The All-Party Parliamentary Group for pharmacy met on 16 June 2009 in the House of Commons to investigate the impact of the Lee case on community pharmacists. The Chairman, Howard Stoate MP, tabled an early day motion calling for a change in the law. He said

I don't think anybody quite appreciated what could happen to a pharmacist who made a simple human error just on one occasion and is automatically criminalised by the current law.

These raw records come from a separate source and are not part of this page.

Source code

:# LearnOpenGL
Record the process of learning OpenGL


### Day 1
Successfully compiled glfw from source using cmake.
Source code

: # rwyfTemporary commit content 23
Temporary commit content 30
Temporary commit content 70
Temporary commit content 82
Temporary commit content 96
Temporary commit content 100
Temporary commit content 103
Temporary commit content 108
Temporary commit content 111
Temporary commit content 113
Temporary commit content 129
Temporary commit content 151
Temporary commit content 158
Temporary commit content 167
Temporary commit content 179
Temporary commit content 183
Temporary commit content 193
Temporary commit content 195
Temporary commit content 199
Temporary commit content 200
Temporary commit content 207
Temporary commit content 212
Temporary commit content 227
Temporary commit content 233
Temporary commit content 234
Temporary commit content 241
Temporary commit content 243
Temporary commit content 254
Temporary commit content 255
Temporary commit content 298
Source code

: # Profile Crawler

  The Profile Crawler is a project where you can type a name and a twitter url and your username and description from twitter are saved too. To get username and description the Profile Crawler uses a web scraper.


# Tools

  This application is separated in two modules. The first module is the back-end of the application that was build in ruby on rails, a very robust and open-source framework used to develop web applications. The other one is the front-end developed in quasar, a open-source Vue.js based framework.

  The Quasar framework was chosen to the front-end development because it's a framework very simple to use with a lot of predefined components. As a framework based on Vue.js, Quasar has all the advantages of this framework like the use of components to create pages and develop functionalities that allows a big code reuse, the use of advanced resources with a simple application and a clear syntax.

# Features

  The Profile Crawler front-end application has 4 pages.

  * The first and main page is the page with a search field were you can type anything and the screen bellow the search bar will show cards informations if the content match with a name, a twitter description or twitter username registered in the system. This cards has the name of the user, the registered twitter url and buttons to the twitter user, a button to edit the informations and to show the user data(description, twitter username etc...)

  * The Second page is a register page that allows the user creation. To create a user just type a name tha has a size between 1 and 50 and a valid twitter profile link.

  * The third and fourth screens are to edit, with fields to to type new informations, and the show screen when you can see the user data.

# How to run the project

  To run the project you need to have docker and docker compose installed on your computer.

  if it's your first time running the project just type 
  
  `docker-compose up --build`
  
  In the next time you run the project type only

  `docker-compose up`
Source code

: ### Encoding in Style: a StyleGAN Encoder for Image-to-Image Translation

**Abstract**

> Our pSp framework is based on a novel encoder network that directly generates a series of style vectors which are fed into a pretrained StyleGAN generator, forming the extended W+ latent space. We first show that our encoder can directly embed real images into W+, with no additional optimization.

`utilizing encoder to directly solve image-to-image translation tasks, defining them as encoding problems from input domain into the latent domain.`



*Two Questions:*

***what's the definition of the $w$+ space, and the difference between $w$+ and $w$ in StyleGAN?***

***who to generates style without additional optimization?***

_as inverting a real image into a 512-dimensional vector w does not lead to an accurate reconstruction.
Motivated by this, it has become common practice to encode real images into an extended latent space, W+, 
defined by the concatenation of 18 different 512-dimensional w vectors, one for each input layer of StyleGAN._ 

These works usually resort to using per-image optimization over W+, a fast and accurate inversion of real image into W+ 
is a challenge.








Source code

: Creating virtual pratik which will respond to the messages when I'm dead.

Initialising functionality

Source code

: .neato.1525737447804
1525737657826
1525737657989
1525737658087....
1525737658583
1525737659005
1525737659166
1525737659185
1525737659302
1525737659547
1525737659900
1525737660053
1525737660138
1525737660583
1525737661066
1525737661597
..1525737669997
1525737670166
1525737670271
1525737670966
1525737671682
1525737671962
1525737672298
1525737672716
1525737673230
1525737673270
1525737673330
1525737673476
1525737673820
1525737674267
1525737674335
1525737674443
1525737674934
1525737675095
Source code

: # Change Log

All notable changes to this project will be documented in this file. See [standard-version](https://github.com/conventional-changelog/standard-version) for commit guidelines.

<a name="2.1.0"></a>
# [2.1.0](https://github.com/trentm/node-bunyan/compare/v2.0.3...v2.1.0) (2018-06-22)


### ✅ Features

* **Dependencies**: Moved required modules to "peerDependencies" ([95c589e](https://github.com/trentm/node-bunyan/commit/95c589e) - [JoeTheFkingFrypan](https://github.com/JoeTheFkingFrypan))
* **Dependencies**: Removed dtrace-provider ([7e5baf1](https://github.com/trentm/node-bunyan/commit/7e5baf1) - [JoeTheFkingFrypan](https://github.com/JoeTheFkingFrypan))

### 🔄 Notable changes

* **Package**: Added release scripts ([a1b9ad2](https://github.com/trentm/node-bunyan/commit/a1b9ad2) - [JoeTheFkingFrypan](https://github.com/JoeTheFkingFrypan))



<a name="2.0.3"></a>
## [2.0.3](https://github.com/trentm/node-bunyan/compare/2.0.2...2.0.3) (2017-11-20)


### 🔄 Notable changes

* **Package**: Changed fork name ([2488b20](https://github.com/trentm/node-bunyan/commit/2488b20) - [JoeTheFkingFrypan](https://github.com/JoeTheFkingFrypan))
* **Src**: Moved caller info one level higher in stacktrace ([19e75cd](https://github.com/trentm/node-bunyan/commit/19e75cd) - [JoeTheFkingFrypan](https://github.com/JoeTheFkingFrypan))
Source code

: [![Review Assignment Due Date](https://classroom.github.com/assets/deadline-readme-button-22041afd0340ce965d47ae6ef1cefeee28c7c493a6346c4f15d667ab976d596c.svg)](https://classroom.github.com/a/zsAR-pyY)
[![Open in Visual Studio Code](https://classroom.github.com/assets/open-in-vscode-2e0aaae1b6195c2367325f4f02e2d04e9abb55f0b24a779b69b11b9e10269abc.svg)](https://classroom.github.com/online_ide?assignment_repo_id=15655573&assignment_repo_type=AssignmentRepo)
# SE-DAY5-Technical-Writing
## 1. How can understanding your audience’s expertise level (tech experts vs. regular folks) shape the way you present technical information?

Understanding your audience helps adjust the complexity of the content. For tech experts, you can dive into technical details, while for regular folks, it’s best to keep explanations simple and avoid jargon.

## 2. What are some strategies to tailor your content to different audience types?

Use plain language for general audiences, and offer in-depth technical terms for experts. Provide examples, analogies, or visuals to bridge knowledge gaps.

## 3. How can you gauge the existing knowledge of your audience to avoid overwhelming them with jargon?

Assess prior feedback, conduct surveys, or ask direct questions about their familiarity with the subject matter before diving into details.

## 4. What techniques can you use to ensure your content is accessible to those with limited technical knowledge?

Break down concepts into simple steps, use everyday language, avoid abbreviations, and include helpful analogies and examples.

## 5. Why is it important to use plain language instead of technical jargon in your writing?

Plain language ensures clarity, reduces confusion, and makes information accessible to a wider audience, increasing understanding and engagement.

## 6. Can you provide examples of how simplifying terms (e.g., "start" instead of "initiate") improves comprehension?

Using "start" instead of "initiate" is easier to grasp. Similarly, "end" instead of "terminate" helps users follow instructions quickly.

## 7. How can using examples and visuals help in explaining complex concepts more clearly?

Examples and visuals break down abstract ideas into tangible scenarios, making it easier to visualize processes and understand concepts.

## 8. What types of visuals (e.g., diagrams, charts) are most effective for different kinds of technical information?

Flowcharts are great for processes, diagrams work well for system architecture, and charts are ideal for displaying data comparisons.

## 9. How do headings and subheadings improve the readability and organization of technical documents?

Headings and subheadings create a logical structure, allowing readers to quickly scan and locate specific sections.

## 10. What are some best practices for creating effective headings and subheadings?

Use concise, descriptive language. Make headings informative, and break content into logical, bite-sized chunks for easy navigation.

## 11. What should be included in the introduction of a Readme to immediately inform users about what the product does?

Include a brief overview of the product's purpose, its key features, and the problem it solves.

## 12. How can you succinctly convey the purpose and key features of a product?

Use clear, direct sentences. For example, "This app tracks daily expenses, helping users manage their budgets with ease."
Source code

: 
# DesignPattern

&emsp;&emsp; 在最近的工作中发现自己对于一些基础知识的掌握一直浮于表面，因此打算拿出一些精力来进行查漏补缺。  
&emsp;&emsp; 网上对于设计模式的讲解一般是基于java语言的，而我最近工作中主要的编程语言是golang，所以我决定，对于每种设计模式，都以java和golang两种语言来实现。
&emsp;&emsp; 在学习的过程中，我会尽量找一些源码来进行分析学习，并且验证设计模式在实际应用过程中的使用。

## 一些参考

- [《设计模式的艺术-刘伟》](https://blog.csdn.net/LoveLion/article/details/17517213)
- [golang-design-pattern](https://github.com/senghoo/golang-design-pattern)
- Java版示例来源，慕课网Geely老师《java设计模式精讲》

As far as I'm aware there are no other professional groups, certainly within the NHS to which that applies.

==Aftermath and impact on pharmacy in the UK==
The main Code for prosecutors was updated in February 2010 and the similar, more detailed, Protocol was published three weeks after the appeal hearing, on 21 June 2010. This added the factor strongly indicating against prosecution of: "Has regulatory or remedial action been taken (against a pharmacist or technician), or is it likely to be taken?".

Lee's prosecution caused concern that it would lead to non-reporting and under-reporting of dispensing errors by pharmacists, impacting patient safety and the ability to learn from mistakes.

In June 2009, well before Lee's appeal hearing, the RPSGB carried out a survey which found that almost half the pharmacists questioned would reassess whether they would record dispensing errors in an error log. More than 12,000 pharmacists signed a petition calling for the law to be repealed. Issues with workplace pressure also surfaced, with 4% of pharmacists in a survey carried out by Chemist + Druggist saying that they had contemplated suicide as a result of the stress.

A national effort to decriminalise dispensing errors was catalyzed by the case. One report said of Lee, "It's up to us to complete the job and ensure her legacy is as the pharmacist who brought an end to criminal prosecutions for dispensing errors." This backstop law has not changed and can be applied, in heavily investigated, extreme cases, where on the facts, a prosecution can be seen to be in the public interest, as confirmed by the Court of Appeal.

==Responsible Pharmacist regulations==
At the heart of the guidance (Protocol) is the regulation that it is the responsible pharmacist (RP) who is now required to establish, maintain and keep under review procedures to ensure that a pharmacy is operating in a safe and effective manner. The RP will need to

demonstrate that he or she had put in place and operated written standard operating procedures, defining individual responsibilities and accountabilities, establishing procedures for identifying and remedying poor performance and ensuring that members of the dispensary team are suitably trained and competent to undertake the tasks for which they are responsible.

Reality sometimes differs. Many community and hospital pharmacists have employers extremely reluctant to allow their RPs to have this level of control. A pharmacy, in which they work, might be controlled by their employer or by someone other than the RP. The defence association has cases where RPs confront discipline by employers, or dismissal because the employer does not allow them to exercise their statutory duties under the RP regulations.